Blockchain key to verifying authenticity of real-world media — Nodle

Decentralized infrastructure network provider Nodle is working with companies such as Adobe and the Linux Foundation to use blockchain technology to prove the authenticity of real-world content captured by devices.

In a correspondence with Cointelegraph, Nodle co-founder Garrett Kinsman outlined the company’s upcoming ContentSign solution software development kit, which will use blockchain to prove the integrity of data from the moment of capture.

Nodle is introducing ContentSign into the Content Authenticity Initiative, a project led by Adobe and the Linux Foundation to create the media authentication standard of the future.

Related: Blockchain IoT company Nodle opens source via Web3 Bluetooth “nanocomputer” stickers

As previously explored by Cointelegraph, its main product is a network that uses smartphone Bluetooth connections to rent devices’ computing power, storage, and Bluetooth capabilities to expand the coverage of IoT networks.

+ + + +

▶ **WORK REQUIRED**: Reproduce the page excerpt on Nodle's blockchain media verification word for word. The rows that follow are not used for anything here.

▶ **INFORMATION GIVEN**:

+ + + +

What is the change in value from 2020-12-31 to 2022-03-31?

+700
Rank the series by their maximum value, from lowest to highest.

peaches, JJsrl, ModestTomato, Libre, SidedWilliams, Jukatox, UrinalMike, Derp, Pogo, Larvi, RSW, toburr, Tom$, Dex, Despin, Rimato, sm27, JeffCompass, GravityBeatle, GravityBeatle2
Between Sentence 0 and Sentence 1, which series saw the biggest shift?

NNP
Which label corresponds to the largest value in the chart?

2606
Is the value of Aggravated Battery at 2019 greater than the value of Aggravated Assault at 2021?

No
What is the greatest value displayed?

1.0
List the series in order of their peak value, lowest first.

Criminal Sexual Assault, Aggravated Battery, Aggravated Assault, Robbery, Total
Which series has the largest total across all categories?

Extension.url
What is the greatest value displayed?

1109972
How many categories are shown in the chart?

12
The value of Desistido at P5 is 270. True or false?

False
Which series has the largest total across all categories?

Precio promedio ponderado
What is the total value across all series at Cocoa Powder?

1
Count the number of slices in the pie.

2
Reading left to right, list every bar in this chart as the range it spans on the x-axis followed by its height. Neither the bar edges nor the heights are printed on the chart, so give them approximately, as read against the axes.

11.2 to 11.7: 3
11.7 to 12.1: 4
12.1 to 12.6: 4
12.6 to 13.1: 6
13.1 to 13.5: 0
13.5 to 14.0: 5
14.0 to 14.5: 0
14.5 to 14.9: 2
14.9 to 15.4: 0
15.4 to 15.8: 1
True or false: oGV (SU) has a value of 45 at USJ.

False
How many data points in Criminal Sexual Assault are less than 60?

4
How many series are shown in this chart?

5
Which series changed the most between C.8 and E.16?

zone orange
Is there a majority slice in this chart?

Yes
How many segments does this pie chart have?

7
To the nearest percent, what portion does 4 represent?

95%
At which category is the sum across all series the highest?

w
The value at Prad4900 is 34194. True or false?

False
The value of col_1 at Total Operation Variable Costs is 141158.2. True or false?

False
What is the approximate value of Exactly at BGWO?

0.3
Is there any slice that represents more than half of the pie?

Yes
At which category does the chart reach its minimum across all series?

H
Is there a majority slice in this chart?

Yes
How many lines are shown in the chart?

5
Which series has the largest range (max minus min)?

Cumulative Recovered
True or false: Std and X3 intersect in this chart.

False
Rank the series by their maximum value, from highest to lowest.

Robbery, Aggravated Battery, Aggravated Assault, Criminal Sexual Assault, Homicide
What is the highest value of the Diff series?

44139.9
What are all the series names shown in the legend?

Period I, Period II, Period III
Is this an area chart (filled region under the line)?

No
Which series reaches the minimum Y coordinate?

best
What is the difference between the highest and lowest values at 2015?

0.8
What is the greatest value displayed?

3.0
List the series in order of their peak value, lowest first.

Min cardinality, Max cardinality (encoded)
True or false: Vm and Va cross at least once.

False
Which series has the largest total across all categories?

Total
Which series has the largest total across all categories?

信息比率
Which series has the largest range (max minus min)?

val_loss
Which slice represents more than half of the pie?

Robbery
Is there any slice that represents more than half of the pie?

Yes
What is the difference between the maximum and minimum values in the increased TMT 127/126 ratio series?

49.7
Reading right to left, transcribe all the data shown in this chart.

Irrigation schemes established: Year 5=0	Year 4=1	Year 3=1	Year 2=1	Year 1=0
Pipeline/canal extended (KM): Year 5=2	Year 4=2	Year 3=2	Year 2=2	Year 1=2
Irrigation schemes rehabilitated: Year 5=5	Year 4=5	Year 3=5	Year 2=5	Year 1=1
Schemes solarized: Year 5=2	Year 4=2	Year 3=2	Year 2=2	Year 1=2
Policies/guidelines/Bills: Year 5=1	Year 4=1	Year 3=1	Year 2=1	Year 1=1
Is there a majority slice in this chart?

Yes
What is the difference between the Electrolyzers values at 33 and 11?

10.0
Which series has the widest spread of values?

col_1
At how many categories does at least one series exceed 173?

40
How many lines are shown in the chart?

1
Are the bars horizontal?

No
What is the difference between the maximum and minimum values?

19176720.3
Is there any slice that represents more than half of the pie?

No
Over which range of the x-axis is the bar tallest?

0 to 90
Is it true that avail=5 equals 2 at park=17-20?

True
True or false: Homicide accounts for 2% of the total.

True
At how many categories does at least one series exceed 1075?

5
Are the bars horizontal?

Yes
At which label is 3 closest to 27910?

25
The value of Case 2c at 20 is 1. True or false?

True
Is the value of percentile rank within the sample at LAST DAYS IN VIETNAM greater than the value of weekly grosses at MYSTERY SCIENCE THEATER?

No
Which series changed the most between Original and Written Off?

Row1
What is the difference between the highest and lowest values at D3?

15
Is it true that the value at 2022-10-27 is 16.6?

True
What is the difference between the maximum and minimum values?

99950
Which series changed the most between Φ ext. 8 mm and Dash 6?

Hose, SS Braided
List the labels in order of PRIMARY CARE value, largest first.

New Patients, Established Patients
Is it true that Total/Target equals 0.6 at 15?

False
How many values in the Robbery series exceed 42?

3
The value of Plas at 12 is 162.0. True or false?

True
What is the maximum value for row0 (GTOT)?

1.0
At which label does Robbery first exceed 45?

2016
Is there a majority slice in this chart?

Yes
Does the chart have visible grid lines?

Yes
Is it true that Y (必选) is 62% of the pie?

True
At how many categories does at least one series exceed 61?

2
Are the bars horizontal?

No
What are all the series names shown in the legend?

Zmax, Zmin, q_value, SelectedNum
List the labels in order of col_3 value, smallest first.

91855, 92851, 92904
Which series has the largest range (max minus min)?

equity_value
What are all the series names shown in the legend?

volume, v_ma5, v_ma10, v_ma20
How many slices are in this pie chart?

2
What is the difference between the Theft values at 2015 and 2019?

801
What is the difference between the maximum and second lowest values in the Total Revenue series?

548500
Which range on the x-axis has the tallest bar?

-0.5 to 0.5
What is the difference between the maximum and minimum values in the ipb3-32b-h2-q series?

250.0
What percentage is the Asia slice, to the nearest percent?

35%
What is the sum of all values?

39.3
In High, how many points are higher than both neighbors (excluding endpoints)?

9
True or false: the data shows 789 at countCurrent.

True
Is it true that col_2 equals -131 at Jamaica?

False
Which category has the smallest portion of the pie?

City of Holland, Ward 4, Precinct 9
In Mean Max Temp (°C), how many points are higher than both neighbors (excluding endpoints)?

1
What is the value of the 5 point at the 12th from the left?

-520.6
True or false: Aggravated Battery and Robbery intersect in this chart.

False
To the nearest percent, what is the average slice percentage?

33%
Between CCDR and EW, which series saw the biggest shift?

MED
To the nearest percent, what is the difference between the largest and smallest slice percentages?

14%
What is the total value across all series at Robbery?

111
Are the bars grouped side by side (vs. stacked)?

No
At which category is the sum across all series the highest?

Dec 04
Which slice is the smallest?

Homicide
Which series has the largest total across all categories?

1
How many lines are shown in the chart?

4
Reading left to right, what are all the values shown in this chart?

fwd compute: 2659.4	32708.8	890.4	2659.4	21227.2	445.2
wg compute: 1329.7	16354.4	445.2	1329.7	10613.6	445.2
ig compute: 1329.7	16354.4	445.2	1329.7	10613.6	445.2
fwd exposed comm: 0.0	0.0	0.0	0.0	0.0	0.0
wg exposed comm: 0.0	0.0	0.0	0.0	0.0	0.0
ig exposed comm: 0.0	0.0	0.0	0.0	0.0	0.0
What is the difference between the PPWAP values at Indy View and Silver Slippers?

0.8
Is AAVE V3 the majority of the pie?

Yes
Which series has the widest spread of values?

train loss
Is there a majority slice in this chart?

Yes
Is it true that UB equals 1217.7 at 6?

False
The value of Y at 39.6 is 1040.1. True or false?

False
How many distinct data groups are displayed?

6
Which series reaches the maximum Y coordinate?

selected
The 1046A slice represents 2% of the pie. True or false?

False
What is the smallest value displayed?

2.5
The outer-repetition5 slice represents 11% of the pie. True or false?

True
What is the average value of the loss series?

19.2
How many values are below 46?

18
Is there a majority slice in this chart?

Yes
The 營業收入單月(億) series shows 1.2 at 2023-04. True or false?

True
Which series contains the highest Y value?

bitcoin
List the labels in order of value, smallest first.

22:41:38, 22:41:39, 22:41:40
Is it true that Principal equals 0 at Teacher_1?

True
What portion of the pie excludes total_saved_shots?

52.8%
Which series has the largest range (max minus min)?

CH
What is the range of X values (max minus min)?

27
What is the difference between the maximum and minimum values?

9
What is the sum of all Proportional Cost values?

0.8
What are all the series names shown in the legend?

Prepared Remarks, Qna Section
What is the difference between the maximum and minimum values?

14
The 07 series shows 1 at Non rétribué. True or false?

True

+ + + +

▶ **RESPONSE BELOW**:
Blockchain key to verifying authenticity of real-world media — Nodle

Decentralized infrastructure network provider Nodle is working with companies such as Adobe and the Linux Foundation to use blockchain technology to prove the authenticity of real-world content captured by devices.

In a correspondence with Cointelegraph, Nodle co-founder Garrett Kinsman outlined the company’s upcoming ContentSign solution software development kit, which will use blockchain to prove the integrity of data from the moment of capture.

Nodle is introducing ContentSign into the Content Authenticity Initiative, a project led by Adobe and the Linux Foundation to create the media authentication standard of the future.

Related: Blockchain IoT company Nodle opens source via Web3 Bluetooth “nanocomputer” stickers

As previously explored by Cointelegraph, its main product is a network that uses smartphone Bluetooth connections to rent devices’ computing power, storage, and Bluetooth capabilities to expand the coverage of IoT networks.